His attention was caught by movement on the road. His eyes weren’t as good as they had been, but he thought he saw someone leaving the gallery. He watched. He pretended not to be interested in Bella’s doings but he couldn’t help being curious. Usually her parties didn’t finish this soon and this guest didn’t get into a car and drive back down the length of the voe to the big road towards Lerwick. Instead the person turned up the road the other way, past the post office and the three houses on the shore towards the jetty. After that it only led to the old manse where Bella lived, and to Kenny and Edith’s house. Beyond Skoles the track petered away into a footpath across the hill to the next valley. The only people to use that were Kenny, when he was checking on his sheep, and holidaymakers walking.

Kenny stood and watched the figure until it disappeared out of sight where the road fell into a dip. He was running, a strange loping run, leaning forward so it looked as if he was going to tip over. Kenny thought that was typical of the people Bella knocked around with. Artists. They couldn’t even run like other folk. She’d always attracted strange people to her. The summers when they were all younger the Manse had been full of outsiders, drifting in and out with their odd clothes, weird music coming through the open windows, and always the sound of their talking. Yet now she was quite alone, apart from that nephew of hers. She should have stayed with Lawrence.

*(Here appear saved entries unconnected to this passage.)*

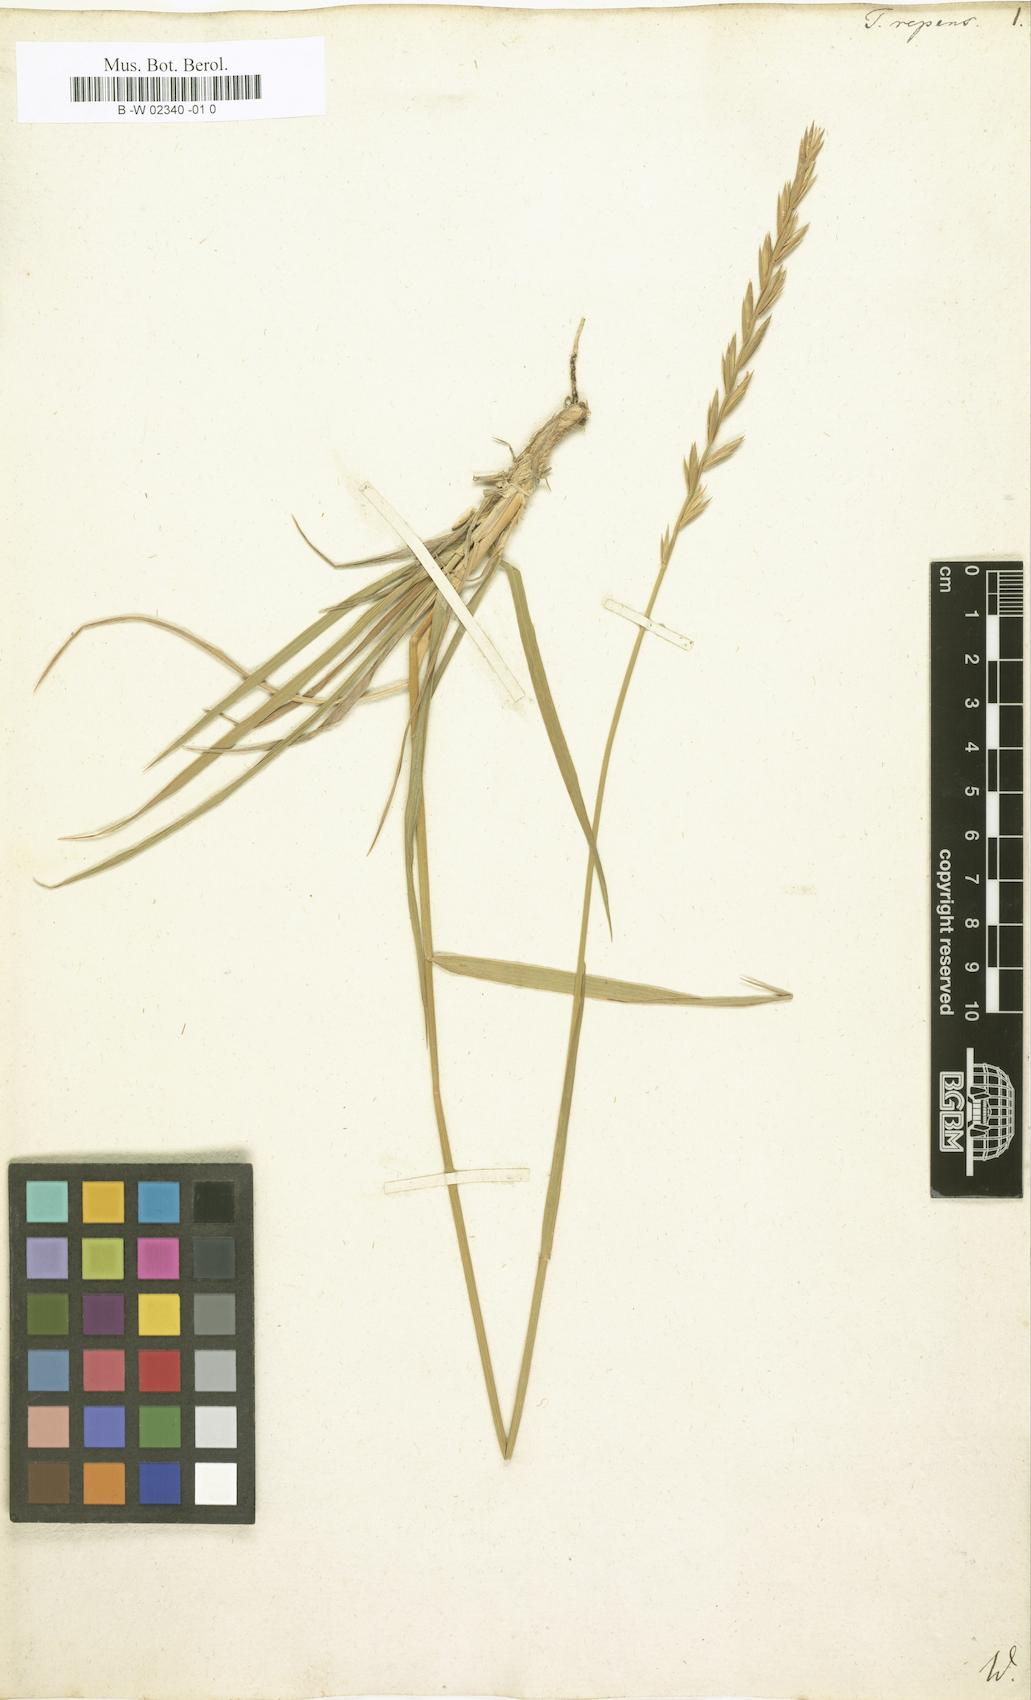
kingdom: Plantae
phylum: Tracheophyta
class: Liliopsida
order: Poales
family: Poaceae
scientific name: Poaceae
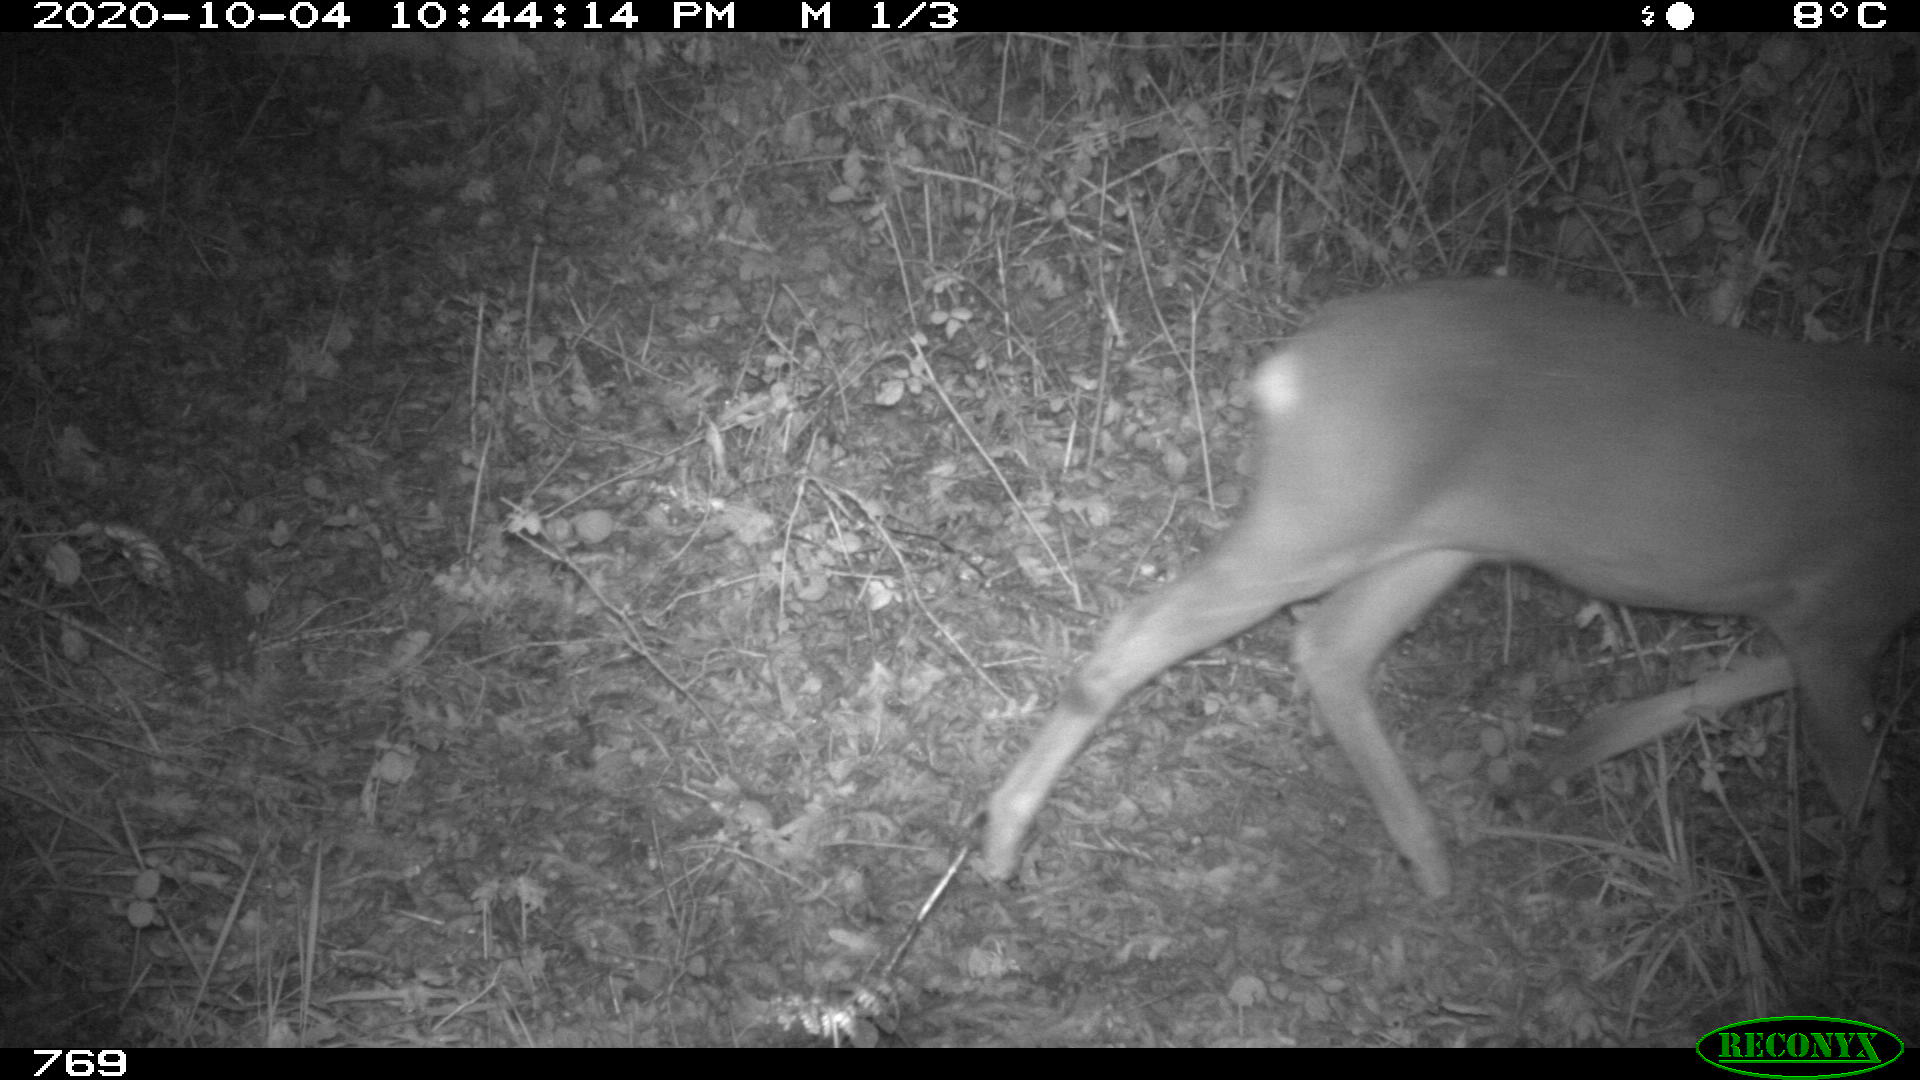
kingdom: Animalia
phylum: Chordata
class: Mammalia
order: Artiodactyla
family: Cervidae
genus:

He carried on up to the hill, making a rough count of the sheep in his head. Later in the week he’d have to round them up and bring them down for clipping. There were a couple of chaps from Unst who were coming to help him, and Martin Williamson had said that he’d give a hand too.

When he got to the house it was gone eleven o’clock, but Edith was still in the garden. She was hoeing between a row of beans, pushing away the weeds with short aggressive jabs. She must have been stuck on the computer for most of the evening though, because she hadn’t done so much. When she heard him coming she looked up. He thought she looked very tired. She’d had a meeting in Lerwick all day and that always wore her out.

‘Come away inside,’ he said. ‘The mosquitoes will bite us both to death.’

‘Just let me finish this row.’ He stood watching her bending over the work and he thought how stubborn she was and how strong.

‘Did you see that man?’ he asked, when she straightened at last and rested the hoe against the wall of the house.

‘What man?’ She looked up, pushed a stray hair from her face. He thought she was prettier now than she had been when she was young. When she’d been young her face had been a bit pinched and there’d been no flesh at all on her. What he’d felt for her then, it hadn’t been love. Not the sort of love they showed on films, at least. The sort of love Lawrence had felt for Bella. It hadn’t been that way for him or for Edith. But they’d got on and he’d known it would work out. They wouldn’t irritate each other unduly. Now that she’d reached fifty, sometimes he looked at her with wonder. Her face was hardly lined, her eyes so blue. There was a passion between them that they’d never had the energy for when the children had been young.

‘What man?’ she repeated. Not annoyed that she’d had to repeat herself, but half smiling as if she could tell what he was thinking.